DR$^2$Seg: Decomposed Two-Stage Rollouts for Efficient Reasoning Segmentation in Multimodal Large Language Models
Yulin He, Wei Chen, Zhikang Jian, Tianhang Guo, Wenjuan Zhou, Minglong Li
TL;DR
Reasoning segmentation often suffers from overlong, unfocused reasoning that can impede object localization. DR$^2$Seg introduces a decomposed two-stage rollout and self-reward framework to separate multimodal reasoning from referring segmentation, using a first pass to generate an explicit description and a second pass to verify it. The approach defines a total reward that combines a base signal with description fidelity and a length-based penalty, optimized via GRPO without requiring extra MLLMs.

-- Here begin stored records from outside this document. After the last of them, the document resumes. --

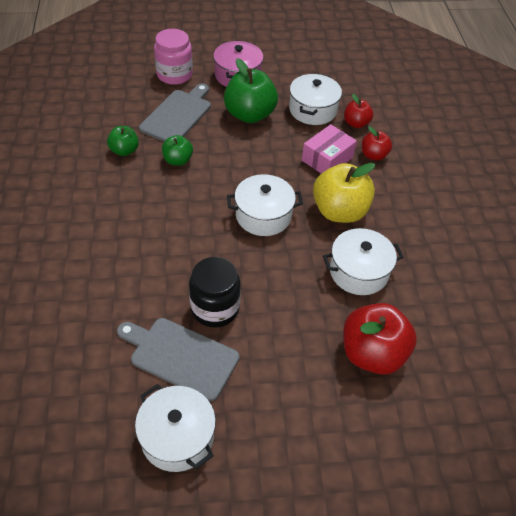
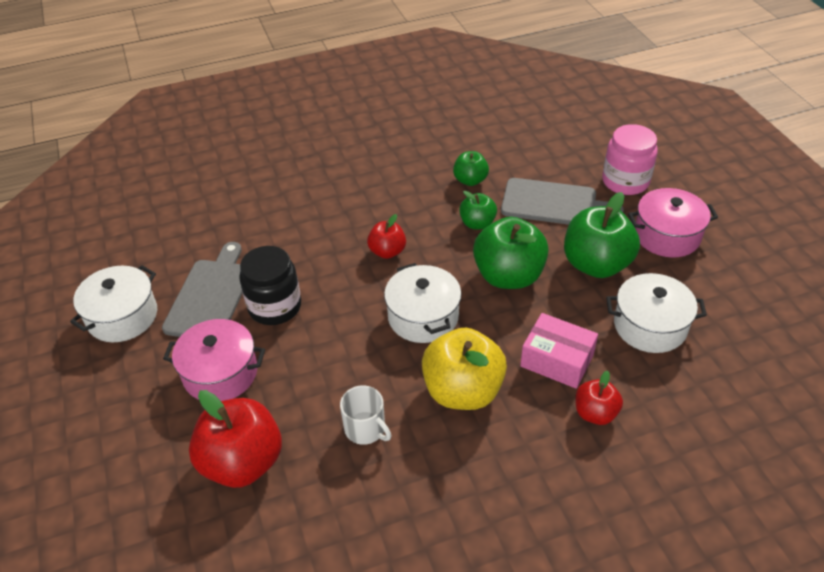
camera: 80 degrees right, 5 degrees down
white pot [323,228,403,295] -> white mug [340,385,391,445]
red apple [344,94,373,128] -> red apple moved to [367,214,406,259]
none -> pink pot [163,319,265,401]
none -> green apple [473,217,549,289]

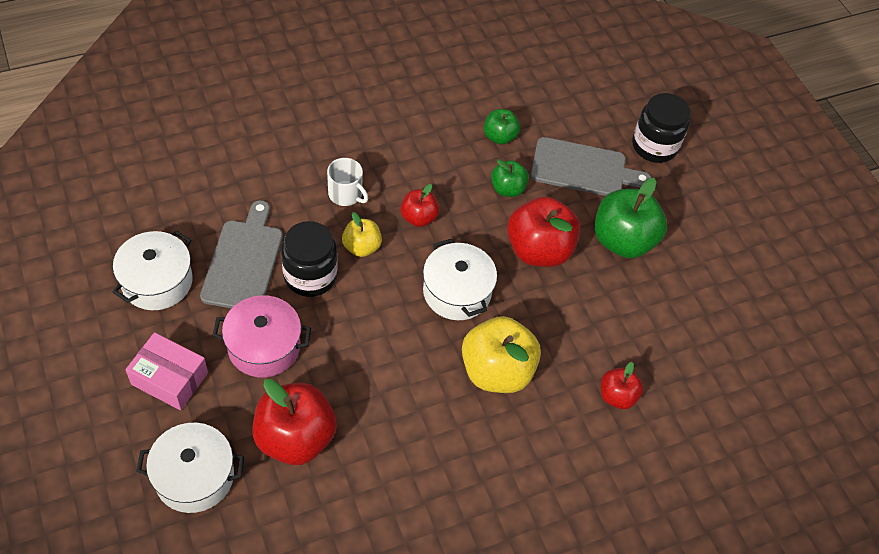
camera: 10 degrees left, 10 degrees up
white mug [340,385,391,445] -> white mug moved to [327,158,368,206]
green apple [473,217,549,289] -> red apple [507,196,580,267]
pink box [520,313,598,389] -> pink box moved to [125,332,208,410]
pink jar [602,124,658,195] -> black jar [632,93,690,163]
white pot [606,273,707,353] -> white pot moved to [136,423,244,513]
pink pot [628,188,718,258] -> none
none -> yellow apple [342,212,382,257]

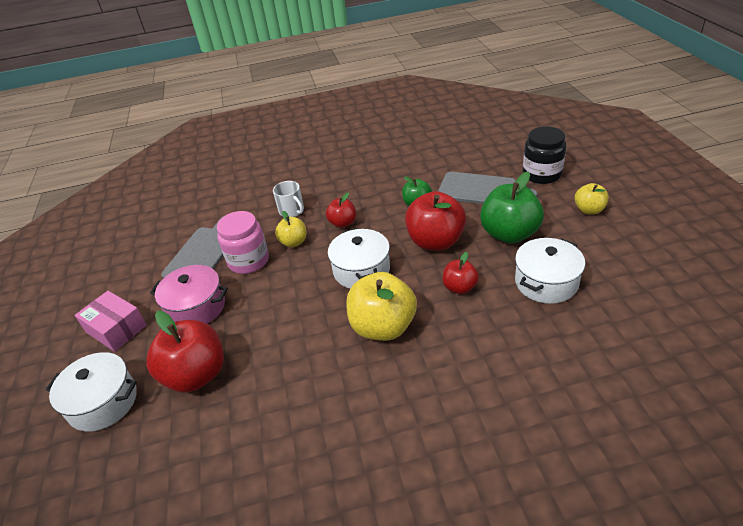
camera: 20 degrees right, 15 degrees down
white pot [112,230,193,310] -> white pot moved to [515,238,585,304]
black jar [281,221,338,297] -> pink jar [217,211,269,274]
green apple [484,109,520,145] -> none
red apple [601,362,644,409] -> red apple moved to [442,252,479,294]
none -> yellow apple [574,183,609,215]

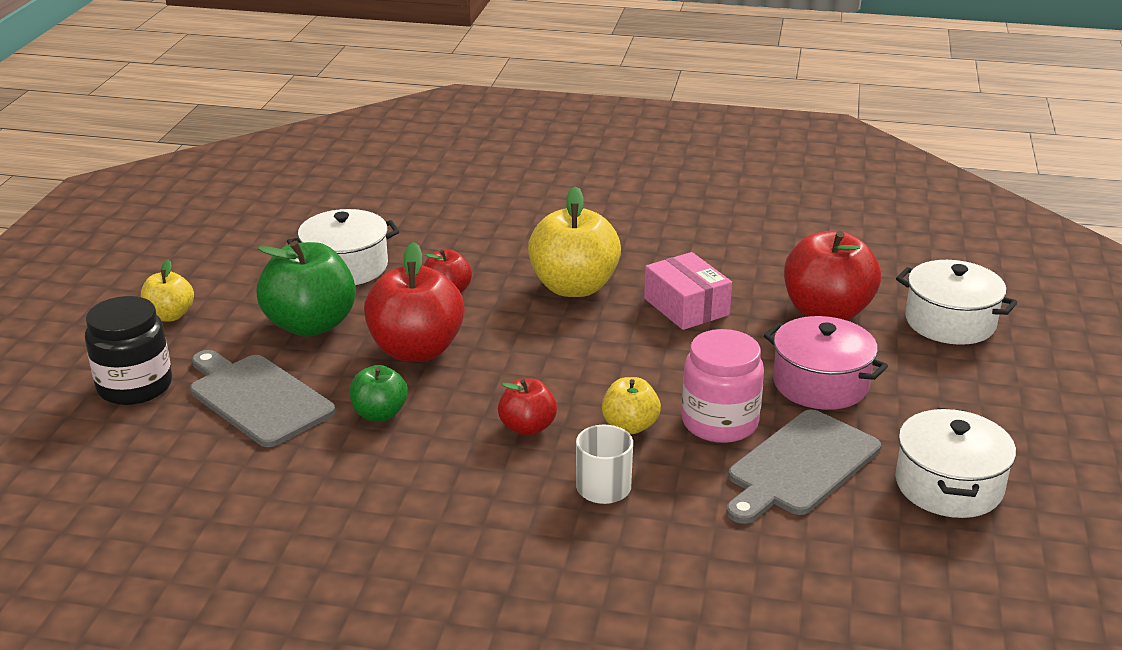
camera: 160 degrees left, 10 degrees down
pink box [75,291,147,352] -> pink box moved to [644,252,732,330]
white pot [328,228,390,289] -> white pot moved to [895,408,1016,518]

Across zero-shot and few-shot settings on ReasonSeg and related tasks, DR$^2$Seg yields consistent gains in segmentation accuracy while dramatically reducing thinking tokens, highlighting a scalable path for efficient multimodal reasoning in LLM-based vision systems.
Abstract
Reasoning segmentation is an emerging vision-language task that requires reasoning over intricate text queries to precisely segment objects. However, existing methods typically suffer from overthinking, generating verbose reasoning chains that interfere with object localization in multimodal large language models (MLLMs). To address this issue, we propose DR$^2$Seg, a self-rewarding framework that improves both reasoning efficiency and segmentation accuracy without requiring extra thinking supervision. DR$^2$Seg employs a two-stage rollout strategy that decomposes reasoning segmentation into multimodal reasoning and referring segmentation. In the first stage, the model generates a self-contained description that explicitly specifies the target object. In the second stage, this description replaces the original complex query to verify its self-containment. Based on this design, two self-rewards are introduced to strengthen goal-oriented reasoning and suppress redundant thinking. Extensive experiments across MLLMs of varying scales and segmentation models demonstrate that DR$^2$Seg consistently improves reasoning efficiency and overall segmentation performance.